** WORK INSTRUCTIONS **
1 – Please reproduce word for word the part of the multichannel retail article that opens with the words containing "Beyond the holiday" and closes with "the market leaders.".
2 – Carry the multichannel retail article forward from its last sentence.

*** SELECTED TEXT

Multichannel Retailers: How to Effect Real Change

As the COVID-19 pandemic rages on this holiday season, multichannel retailers are making quick changes to improve store and online shopping experiences to drive sales while meeting social distancing guidelines. This is especially important with the second wave of coronavirus spiking during the busiest shopping time of the year.

Beyond the holiday rush, retailers cannot afford to be short-sighted, ignoring the paradigm shift in consumer purchasing behavior that will extend long after the pandemic is over.

One of the more obvious early indicators: What retail leaders are doing. In late October, Walmart announced it was turning four stores into ecommerce labs, testing technologies and workflows to create hybrid digital and physical experiences. If multichannel retailers aren’t looking at their own long-term investments in these areas, they will soon face a more substantial chasm between themselves and the market leaders.

Below are some of the most crucial long-term changes multichannel retailers need to to make in order to survive and thrive in the new normal.

Complete Inventory Visibility

The supply chain is a complex patchwork of techology from point-of-sale (POS), order management systems (OMS) and third-party ecommerce connections to suppliers, distributors and manufacturers. And some challenges are outside the control of multichannel retailers. For example, stressed manufacturers facing production delays resulting from lockdowns earlier this year must prioritize big retailers over smaller ones. The clearest path to creating better hybrid customer experiences is obtaining a complete view of inventory.

Store-level inventories for most retailers are housed in the POS system, so the first step to realizing hybrid experiences is making sure it’s integrated in near real time with the OMS and ecommerce platform. This allows inventory visibility across every store location, in the warehouse and online, enabling things like ship from store. It’s crucial to compete with ecommerce-native leaders like Amazon that leverage AI to anticipate customer purchases and ship items to the closest FC even before checkout.

While most multichannel retailers don’t have the resources to invest in this level of technology, ship from store can get products to customers faster.

Retail Extension Terminals

These are essentially smart POS systems that extend ecommerce to physical locations, enabling things like tablet-based ordering. While retailers like Apple have embraced this for years, its application has largely been relegated to popup stores and in-person events that have all but disappeared during the pandemic. Extension terminals can instead be part of a broader initiative to further blend online and store shopping, enabling easier management of social distancing protocols that limit the shoppers in a store.

******
*** RECORDS SHOWN

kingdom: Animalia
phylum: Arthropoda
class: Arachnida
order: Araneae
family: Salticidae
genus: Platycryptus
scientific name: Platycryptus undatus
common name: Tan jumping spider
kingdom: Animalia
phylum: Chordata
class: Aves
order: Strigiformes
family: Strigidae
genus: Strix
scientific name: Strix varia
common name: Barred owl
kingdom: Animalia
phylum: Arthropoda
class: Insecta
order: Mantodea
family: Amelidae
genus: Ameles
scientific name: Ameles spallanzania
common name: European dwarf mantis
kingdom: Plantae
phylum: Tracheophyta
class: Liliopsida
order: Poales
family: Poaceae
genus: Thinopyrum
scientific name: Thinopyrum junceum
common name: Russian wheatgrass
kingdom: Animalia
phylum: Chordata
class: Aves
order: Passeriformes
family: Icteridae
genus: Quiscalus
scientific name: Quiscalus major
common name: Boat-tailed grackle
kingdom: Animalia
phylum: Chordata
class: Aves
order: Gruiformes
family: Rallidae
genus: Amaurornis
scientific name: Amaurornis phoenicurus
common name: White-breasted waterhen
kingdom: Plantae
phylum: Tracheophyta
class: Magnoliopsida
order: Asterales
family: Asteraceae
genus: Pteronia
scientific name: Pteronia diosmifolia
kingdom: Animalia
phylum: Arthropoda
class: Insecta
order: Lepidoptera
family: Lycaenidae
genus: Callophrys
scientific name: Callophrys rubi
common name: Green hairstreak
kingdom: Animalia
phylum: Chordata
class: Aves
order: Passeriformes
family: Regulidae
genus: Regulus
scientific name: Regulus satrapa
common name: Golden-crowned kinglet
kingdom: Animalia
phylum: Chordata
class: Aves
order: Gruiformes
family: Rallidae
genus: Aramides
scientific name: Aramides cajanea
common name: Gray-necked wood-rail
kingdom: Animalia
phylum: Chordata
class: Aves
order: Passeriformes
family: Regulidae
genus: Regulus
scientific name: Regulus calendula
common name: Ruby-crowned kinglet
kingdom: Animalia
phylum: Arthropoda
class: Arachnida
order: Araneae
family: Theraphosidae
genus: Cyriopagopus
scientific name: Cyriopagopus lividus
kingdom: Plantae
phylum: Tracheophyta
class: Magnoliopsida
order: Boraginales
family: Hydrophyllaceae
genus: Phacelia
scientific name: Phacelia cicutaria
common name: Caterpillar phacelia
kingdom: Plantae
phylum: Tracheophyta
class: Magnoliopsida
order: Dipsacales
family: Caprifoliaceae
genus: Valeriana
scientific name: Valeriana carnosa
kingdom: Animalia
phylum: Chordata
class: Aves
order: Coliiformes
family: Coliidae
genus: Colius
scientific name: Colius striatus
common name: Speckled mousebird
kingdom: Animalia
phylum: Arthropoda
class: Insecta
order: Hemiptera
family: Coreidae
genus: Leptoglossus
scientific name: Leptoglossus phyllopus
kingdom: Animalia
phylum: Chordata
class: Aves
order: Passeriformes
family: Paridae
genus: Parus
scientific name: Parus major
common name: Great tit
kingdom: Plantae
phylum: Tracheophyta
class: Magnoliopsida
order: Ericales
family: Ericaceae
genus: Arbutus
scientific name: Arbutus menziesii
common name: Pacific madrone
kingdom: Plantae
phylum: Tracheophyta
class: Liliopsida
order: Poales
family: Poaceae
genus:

******

** RESULTS IN ORDER **
1 –
Beyond the holiday rush, retailers cannot afford to be short-sighted, ignoring the paradigm shift in consumer purchasing behavior that will extend long after the pandemic is over.

One of the more obvious early indicators: What retail leaders are doing. In late October, Walmart announced it was turning four stores into ecommerce labs, testing technologies and workflows to create hybrid digital and physical experiences. If multichannel retailers aren’t looking at their own long-term investments in these areas, they will soon face a more substantial chasm between themselves and the market leaders.

2 –
For store queue management, extension terminals can virtually add customers to the line through their phone and send a notification via SMS when it’s their turn. They can wait in the car or explore other stores while they wait. Associates can share item location and availability with customers, instead of checking themselves. With visibility of the online stocking levels and other stores in the area, they can help customers either make an online purchase or go to a nearby store.

This same functionality allows for easy BOPIS capabilities. Once the order is placed, the associate preps the order and brings it curbside when notified of the vehicle’s approach. According to research by Cardytics, spending at stores is surprisingly only down only 14% year-over-year due to the pandemic, making it the No. 1 conversion location. Additionally, NRF research from 2019 found these conveniences were expected, and they’re quickly coming to fruition now. The combination of inventory visibility and ecommerce technology merges online and store shopping for a seamless experience.

Investing in Global Ecommerce

Many larger multichannel retailers have major store locations in markets where a sizable portion of revenue comes from tourist foot traffic. With high rental costs and overhead and lower foot traffic, they cannot make up those losses on domestic ecommerce alone.

Instead of waiting for travel and tourism to return to pre-COVID numbers, retailers should invest in expanding to global markets. This is easier said than done as it requires plenty of market research, integrations with third parties for country-specific billing and payments, international shipping, logistical infrastructure and translation, among other necessities. With the pandemic accelerating ecommerce growth, retailers need to consider building their global presence and insulate themselves from the unknown.

Savvy retailers have done a tremendous job gearing their business to adapt to COVID-19 protocols and the explosion of ecommerce, but many changes are short-term fixes to maximize revenue until the pandemic passes. However, customer habits formed today will not necessarily revert back, and retailers are certainly not waiting to find out.